**WHAT THIS TASK INVOLVES:**
Only the lines below starting at the one that contains "Document page, 2001x1125 pixels." and ending at the one that contains "Page size: 2001x1125." are to be reproduced, exactly and with both ends kept.

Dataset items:
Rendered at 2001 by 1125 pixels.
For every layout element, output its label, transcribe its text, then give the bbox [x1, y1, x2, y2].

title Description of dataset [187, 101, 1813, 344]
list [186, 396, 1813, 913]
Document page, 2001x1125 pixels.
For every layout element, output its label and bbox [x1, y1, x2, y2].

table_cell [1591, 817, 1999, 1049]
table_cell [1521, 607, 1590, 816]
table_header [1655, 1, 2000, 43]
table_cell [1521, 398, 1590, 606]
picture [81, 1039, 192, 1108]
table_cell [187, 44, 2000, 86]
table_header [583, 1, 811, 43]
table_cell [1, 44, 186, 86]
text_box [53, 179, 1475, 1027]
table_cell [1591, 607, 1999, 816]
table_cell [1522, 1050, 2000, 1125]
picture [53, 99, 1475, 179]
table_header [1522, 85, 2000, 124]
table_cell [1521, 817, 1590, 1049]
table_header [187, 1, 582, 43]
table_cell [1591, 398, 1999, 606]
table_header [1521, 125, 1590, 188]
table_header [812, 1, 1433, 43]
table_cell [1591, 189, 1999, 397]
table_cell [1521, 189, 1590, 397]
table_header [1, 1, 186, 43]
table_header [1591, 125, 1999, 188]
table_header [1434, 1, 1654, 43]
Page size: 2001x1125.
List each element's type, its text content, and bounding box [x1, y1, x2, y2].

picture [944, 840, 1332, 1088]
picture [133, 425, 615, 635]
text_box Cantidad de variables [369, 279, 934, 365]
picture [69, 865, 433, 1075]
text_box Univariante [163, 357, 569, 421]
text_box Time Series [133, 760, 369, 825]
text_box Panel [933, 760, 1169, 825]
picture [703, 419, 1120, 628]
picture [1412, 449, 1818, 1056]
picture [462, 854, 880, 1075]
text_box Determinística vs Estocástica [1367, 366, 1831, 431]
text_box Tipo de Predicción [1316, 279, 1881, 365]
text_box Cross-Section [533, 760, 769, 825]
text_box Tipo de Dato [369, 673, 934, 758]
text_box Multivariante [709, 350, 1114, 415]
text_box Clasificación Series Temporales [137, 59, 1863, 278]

**ANSWER FOR THE TASK:**
Document page, 2001x1125 pixels.
For every layout element, output its label and bbox [x1, y1, x2, y2].

table_cell [1591, 817, 1999, 1049]
table_cell [1521, 607, 1590, 816]
table_header [1655, 1, 2000, 43]
table_cell [1521, 398, 1590, 606]
picture [81, 1039, 192, 1108]
table_cell [187, 44, 2000, 86]
table_header [583, 1, 811, 43]
table_cell [1, 44, 186, 86]
text_box [53, 179, 1475, 1027]
table_cell [1591, 607, 1999, 816]
table_cell [1522, 1050, 2000, 1125]
picture [53, 99, 1475, 179]
table_header [1522, 85, 2000, 124]
table_cell [1521, 817, 1590, 1049]
table_header [187, 1, 582, 43]
table_cell [1591, 398, 1999, 606]
table_header [1521, 125, 1590, 188]
table_header [812, 1, 1433, 43]
table_cell [1591, 189, 1999, 397]
table_cell [1521, 189, 1590, 397]
table_header [1, 1, 186, 43]
table_header [1591, 125, 1999, 188]
table_header [1434, 1, 1654, 43]
Page size: 2001x1125.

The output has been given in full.